▸ PASSAGE PROVIDED
══════

Contribution Agreement
On March 17, 2009, Regency Energy Partners LP (Regency) announced the completion of the transactions contemplated by the
Contribution Agreement (the Contribution Agreement) relating to a new joint venture arrangement
(the Haynesville Joint Venture) among Regency Haynesville Intrastate Gas LLC, a Delaware
limited liability company and a wholly owned indirect subsidiary of Regency (Regency HIG),
General Electric Capital Corporation, a Delaware corporation and an affiliate of GE Energy
Financial Services (the GE Investor), Alinda Gas Pipeline I, L.P., a Delaware limited
partnership (Alinda Investor 1), and Alinda Gas Pipeline II, L.P., a Delaware limited partnership
(Alinda Investor 2, and collectively with Alinda Investor 1, the Alinda Investors), which are
funds managed by Alinda Capital Partners LLC, an independent private investment firm specializing
in investments in infrastructure assets. The Haynesville Joint Venture will be operated through
RIGS Haynesville Partnership Co., a general partnership formed under the laws of the State of
Delaware (the Company).
Regency contributed to the Haynesville Joint Venture its
Regency Instrastate Gas System (RIGS), valued at $400 million, in
exchange for a 38% general partnership interest in the Haynesville Joint Venture.
The GE Investor and the Alinda Investors contributed $126.5 million and $526.5 million in
cash, respectively, to the Haynesville Joint Venture in return for a 12% and a 50% general
partnership interest, respectively.

══════

▸ ENTRIES
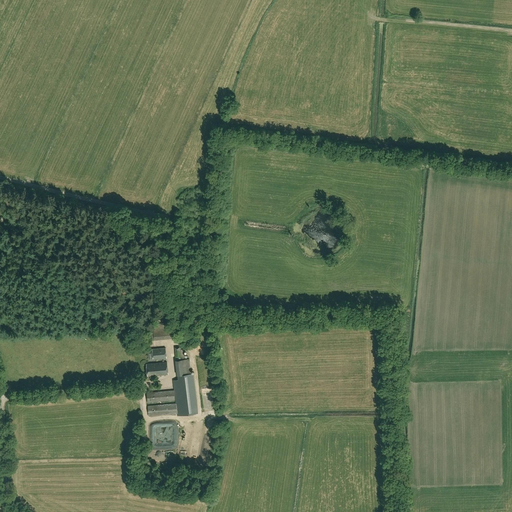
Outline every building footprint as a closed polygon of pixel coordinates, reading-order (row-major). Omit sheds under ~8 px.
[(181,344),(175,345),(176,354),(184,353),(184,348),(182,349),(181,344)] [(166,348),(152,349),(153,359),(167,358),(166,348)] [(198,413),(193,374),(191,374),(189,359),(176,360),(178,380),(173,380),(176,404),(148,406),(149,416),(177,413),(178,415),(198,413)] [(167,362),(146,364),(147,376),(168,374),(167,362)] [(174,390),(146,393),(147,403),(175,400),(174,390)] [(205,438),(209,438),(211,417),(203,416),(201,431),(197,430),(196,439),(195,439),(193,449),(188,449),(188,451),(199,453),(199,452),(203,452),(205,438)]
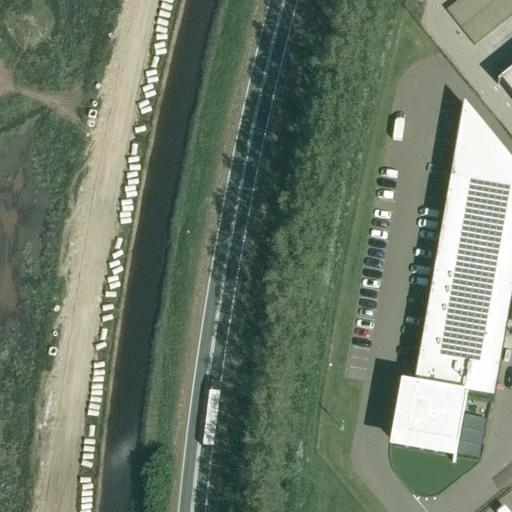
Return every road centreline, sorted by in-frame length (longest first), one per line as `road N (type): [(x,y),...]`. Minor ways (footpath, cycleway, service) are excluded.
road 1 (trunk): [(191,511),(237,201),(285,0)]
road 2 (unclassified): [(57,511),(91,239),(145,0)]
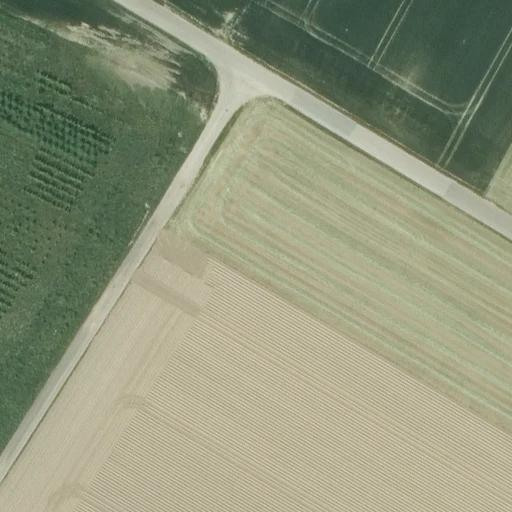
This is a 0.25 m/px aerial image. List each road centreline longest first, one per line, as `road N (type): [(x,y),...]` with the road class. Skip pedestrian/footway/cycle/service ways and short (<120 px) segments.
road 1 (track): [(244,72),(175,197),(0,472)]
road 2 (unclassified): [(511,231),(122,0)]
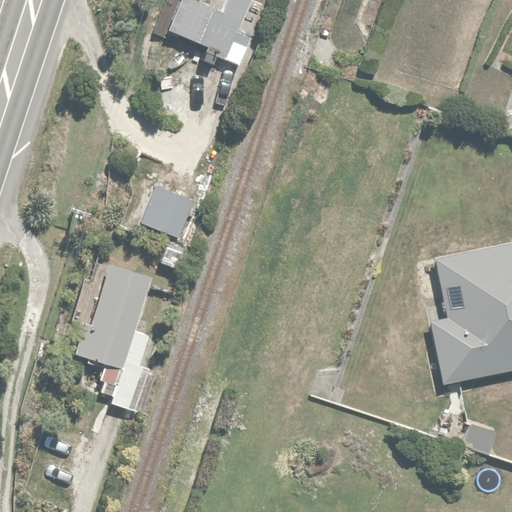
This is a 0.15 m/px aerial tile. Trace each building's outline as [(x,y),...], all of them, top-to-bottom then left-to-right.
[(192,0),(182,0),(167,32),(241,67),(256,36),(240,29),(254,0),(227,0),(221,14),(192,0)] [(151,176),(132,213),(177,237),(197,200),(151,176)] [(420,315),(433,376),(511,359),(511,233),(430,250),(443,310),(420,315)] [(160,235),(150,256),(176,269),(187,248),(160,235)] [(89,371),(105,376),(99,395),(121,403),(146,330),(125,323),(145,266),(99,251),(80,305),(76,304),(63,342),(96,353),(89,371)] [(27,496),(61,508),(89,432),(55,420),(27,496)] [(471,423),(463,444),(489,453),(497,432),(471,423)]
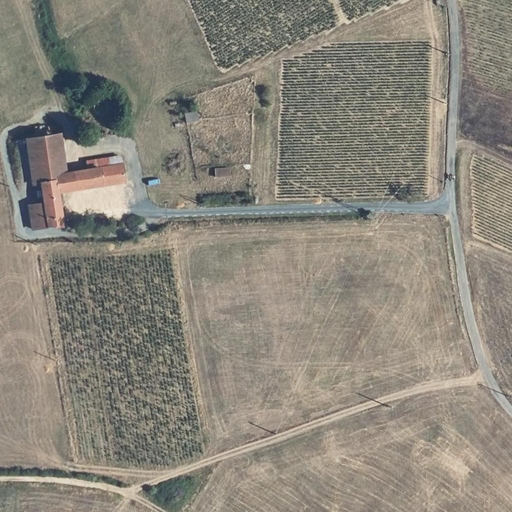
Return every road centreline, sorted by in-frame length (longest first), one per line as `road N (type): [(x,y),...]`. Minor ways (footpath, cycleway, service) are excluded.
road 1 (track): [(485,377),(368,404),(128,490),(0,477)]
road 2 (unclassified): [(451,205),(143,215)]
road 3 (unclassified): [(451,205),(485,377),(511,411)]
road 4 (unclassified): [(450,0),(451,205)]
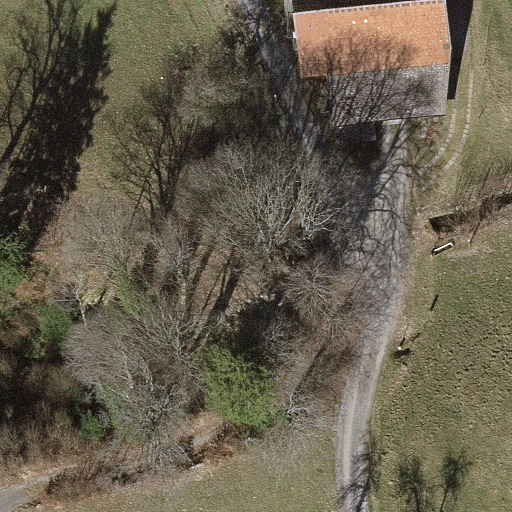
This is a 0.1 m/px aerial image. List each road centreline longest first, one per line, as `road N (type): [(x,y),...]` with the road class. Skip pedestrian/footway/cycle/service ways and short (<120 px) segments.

══════

▸ AIM
From the Contribution Agreement passage, return everything from "The GE Investor and" down to "partnership interest, respectively.". You won't need the listing.

▸ WRITTEN ANSWER
The GE Investor and the Alinda Investors contributed $126.5 million and $526.5 million in
cash, respectively, to the Haynesville Joint Venture in return for a 12% and a 50% general
partnership interest, respectively.